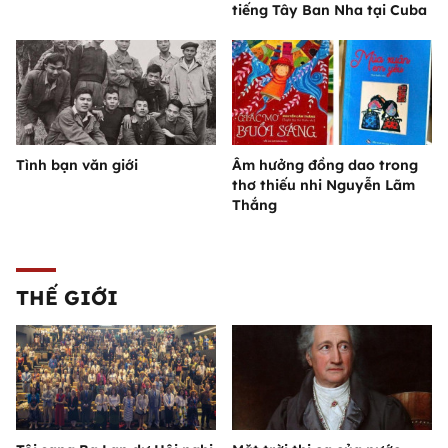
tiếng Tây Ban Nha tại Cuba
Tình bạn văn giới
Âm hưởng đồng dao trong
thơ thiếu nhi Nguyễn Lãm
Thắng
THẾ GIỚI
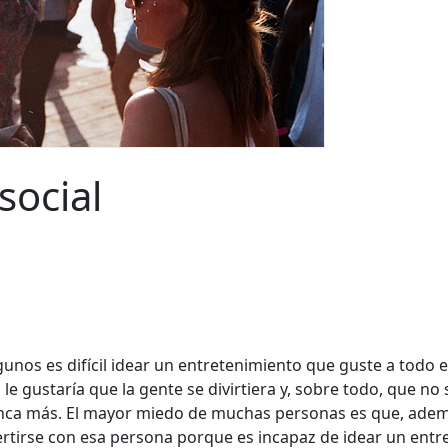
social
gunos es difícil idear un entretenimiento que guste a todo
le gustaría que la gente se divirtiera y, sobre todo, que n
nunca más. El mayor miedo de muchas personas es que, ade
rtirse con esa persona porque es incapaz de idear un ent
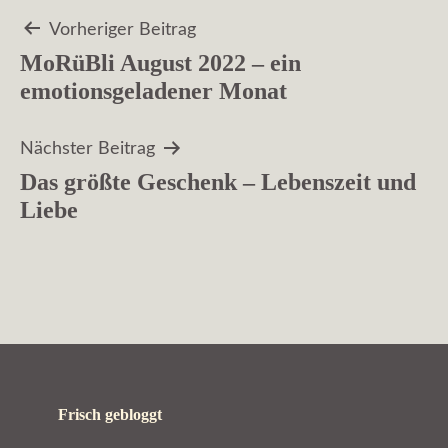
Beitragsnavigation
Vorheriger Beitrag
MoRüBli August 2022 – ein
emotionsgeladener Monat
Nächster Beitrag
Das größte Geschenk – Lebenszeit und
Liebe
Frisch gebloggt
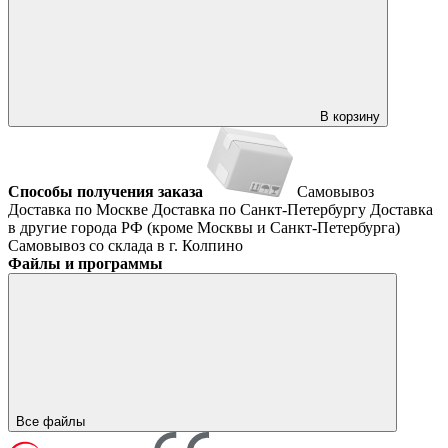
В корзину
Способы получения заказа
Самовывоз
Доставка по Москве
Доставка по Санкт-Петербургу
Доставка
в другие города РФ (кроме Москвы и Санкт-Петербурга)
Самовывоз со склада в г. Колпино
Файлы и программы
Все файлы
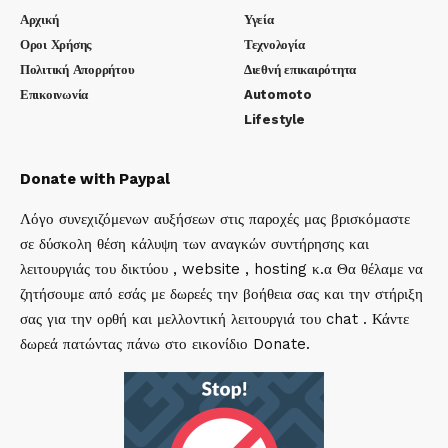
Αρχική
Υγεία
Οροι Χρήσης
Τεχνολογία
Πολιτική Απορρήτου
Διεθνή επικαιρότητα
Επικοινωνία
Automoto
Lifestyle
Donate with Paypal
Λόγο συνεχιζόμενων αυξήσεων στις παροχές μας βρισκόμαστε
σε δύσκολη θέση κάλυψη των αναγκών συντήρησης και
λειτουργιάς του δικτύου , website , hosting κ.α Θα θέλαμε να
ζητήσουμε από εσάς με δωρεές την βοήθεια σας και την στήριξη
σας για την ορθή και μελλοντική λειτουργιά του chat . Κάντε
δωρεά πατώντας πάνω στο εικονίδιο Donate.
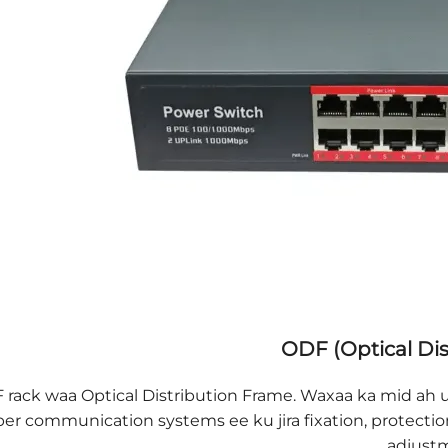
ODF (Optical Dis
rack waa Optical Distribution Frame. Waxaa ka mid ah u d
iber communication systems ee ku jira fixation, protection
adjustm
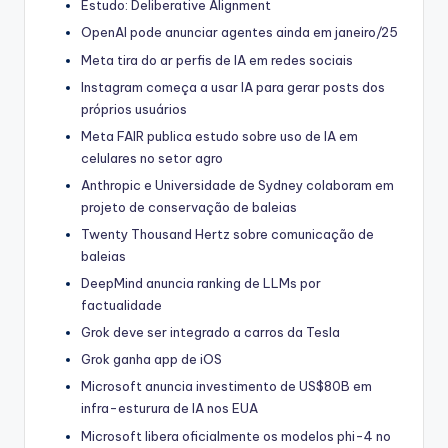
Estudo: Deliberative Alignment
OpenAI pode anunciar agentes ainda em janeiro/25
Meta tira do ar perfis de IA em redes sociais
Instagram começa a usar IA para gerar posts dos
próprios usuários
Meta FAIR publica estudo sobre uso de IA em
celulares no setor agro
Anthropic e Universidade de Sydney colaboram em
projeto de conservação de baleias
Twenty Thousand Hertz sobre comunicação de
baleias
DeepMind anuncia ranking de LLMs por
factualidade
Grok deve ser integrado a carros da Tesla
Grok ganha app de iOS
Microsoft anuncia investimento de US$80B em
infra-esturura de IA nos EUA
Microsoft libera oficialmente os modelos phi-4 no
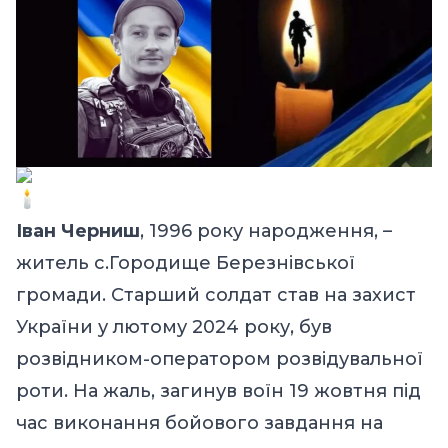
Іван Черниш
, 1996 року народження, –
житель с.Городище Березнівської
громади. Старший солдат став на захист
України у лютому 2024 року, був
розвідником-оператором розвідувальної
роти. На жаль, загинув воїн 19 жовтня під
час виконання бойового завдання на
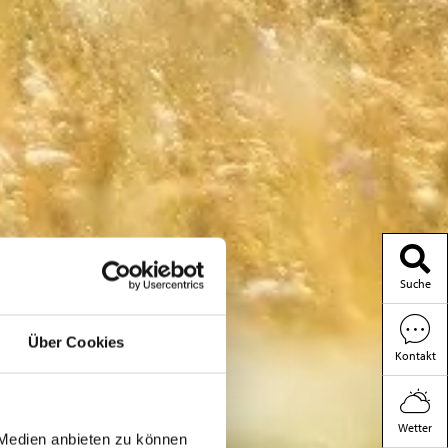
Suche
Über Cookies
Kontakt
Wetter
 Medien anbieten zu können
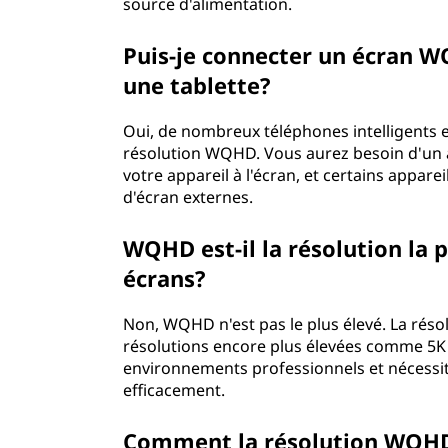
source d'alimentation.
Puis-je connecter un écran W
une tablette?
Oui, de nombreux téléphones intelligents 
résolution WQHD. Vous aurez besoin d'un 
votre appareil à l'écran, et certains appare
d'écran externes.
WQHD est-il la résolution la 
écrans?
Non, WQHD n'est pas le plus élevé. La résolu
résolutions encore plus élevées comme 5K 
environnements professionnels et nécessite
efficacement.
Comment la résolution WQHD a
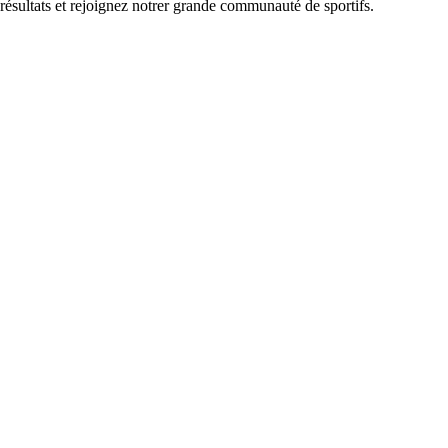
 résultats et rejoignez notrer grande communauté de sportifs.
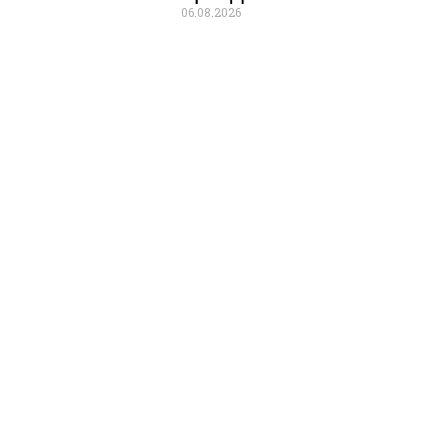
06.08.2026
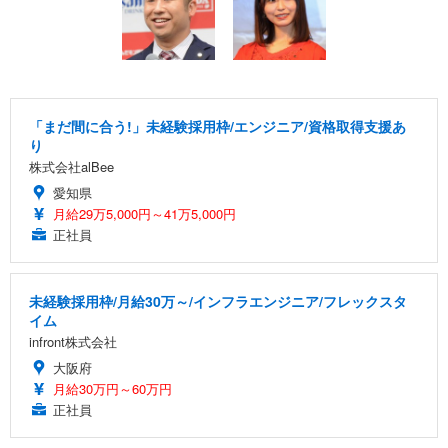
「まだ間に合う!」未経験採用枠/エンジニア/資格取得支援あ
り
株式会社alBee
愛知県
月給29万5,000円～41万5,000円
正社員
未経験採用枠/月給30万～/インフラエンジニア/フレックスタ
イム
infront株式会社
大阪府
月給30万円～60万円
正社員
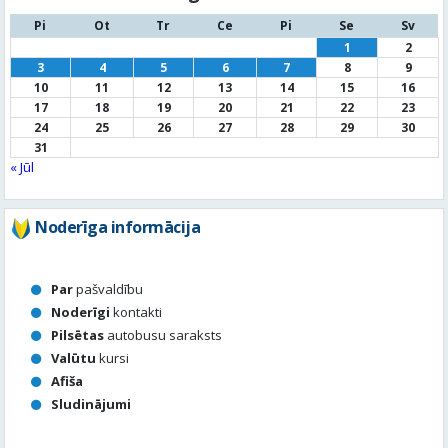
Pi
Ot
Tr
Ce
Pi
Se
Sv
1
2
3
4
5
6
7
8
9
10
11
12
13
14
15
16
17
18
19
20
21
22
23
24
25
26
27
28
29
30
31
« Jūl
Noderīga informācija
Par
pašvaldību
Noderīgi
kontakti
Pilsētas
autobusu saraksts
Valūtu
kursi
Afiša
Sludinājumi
------------------------------------
▶ _REQUIREMENT_
Down to the last line, reproduce the material above exactly; skip its images.

▶ _RESULT_
tiếng Tây Ban Nha tại Cuba
Tình bạn văn giới
Âm hưởng đồng dao trong
thơ thiếu nhi Nguyễn Lãm
Thắng
THẾ GIỚI
social
gunos es difícil idear un entretenimiento que guste a todo
le gustaría que la gente se divirtiera y, sobre todo, que n
nunca más. El mayor miedo de muchas personas es que, ade
rtirse con esa persona porque es incapaz de idear un ent
Beitragsnavigation
Vorheriger Beitrag
MoRüBli August 2022 – ein
emotionsgeladener Monat
Nächster Beitrag
Das größte Geschenk – Lebenszeit und
Liebe
Frisch gebloggt
В корзину
Способы получения заказа
Самовывоз
Доставка по Москве
Доставка по Санкт-Петербургу
Доставка
в другие города РФ (кроме Москвы и Санкт-Петербурга)
Самовывоз со склада в г. Колпино
Файлы и программы
Все файлы
Αρχική
Υγεία
Οροι Χρήσης
Τεχνολογία
Πολιτική Απορρήτου
Διεθνή επικαιρότητα
Επικοινωνία
Automoto
Lifestyle
Donate with Paypal
Λόγο συνεχιζόμενων αυξήσεων στις παροχές μας βρισκόμαστε
σε δύσκολη θέση κάλυψη των αναγκών συντήρησης και
λειτουργιάς του δικτύου , website , hosting κ.α Θα θέλαμε να
ζητήσουμε από εσάς με δωρεές την βοήθεια σας και την στήριξη
σας για την ορθή και μελλοντική λειτουργιά του chat . Κάντε
δωρεά πατώντας πάνω στο εικονίδιο Donate.
ODF (Optical Dis
rack waa Optical Distribution Frame. Waxaa ka mid ah u d
iber communication systems ee ku jira fixation, protection
adjustm
Estudo: Deliberative Alignment
OpenAI pode anunciar agentes ainda em janeiro/25
Meta tira do ar perfis de IA em redes sociais
Instagram começa a usar IA para gerar posts dos
próprios usuários
Meta FAIR publica estudo sobre uso de IA em
celulares no setor agro
Anthropic e Universidade de Sydney colaboram em
projeto de conservação de baleias
Twenty Thousand Hertz sobre comunicação de
baleias
DeepMind anuncia ranking de LLMs por
factualidade
Grok deve ser integrado a carros da Tesla
Grok ganha app de iOS
Microsoft anuncia investimento de US$80B em
infra-esturura de IA nos EUA
Microsoft libera oficialmente os modelos phi-4 no
Іван Черниш
, 1996 року народження, –
житель с.Городище Березнівської
громади. Старший солдат став на захист
України у лютому 2024 року, був
розвідником-оператором розвідувальної
роти. На жаль, загинув воїн 19 жовтня під
час виконання бойового завдання на
Suche
Über Cookies
Kontakt
Wetter
 Medien anbieten zu können
source d'alimentation.
Puis-je connecter un écran W
une tablette?
Oui, de nombreux téléphones intelligents 
résolution WQHD. Vous aurez besoin d'un 
votre appareil à l'écran, et certains appare
d'écran externes.
WQHD est-il la résolution la 
écrans?
Non, WQHD n'est pas le plus élevé. La résolu
résolutions encore plus élevées comme 5K 
environnements professionnels et nécessite
efficacement.
Comment la résolution WQHD a
 résultats et rejoignez notrer grande communauté de sportifs.
06.08.2026
「まだ間に合う!」未経験採用枠/エンジニア/資格取得支援あ
り
株式会社alBee
愛知県
月給29万5,000円～41万5,000円
正社員
未経験採用枠/月給30万～/インフラエンジニア/フレックスタ
イム
infront株式会社
大阪府
月給30万円～60万円
正社員
Pi
Ot
Tr
Ce
Pi
Se
Sv
1
2
3
4
5
6
7
8
9
10
11
12
13
14
15
16
17
18
19
20
21
22
23
24
25
26
27
28
29
30
31
« Jūl
Noderīga informācija
Par
pašvaldību
Noderīgi
kontakti
Pilsētas
autobusu saraksts
Valūtu
kursi
Afiša
Sludinājumi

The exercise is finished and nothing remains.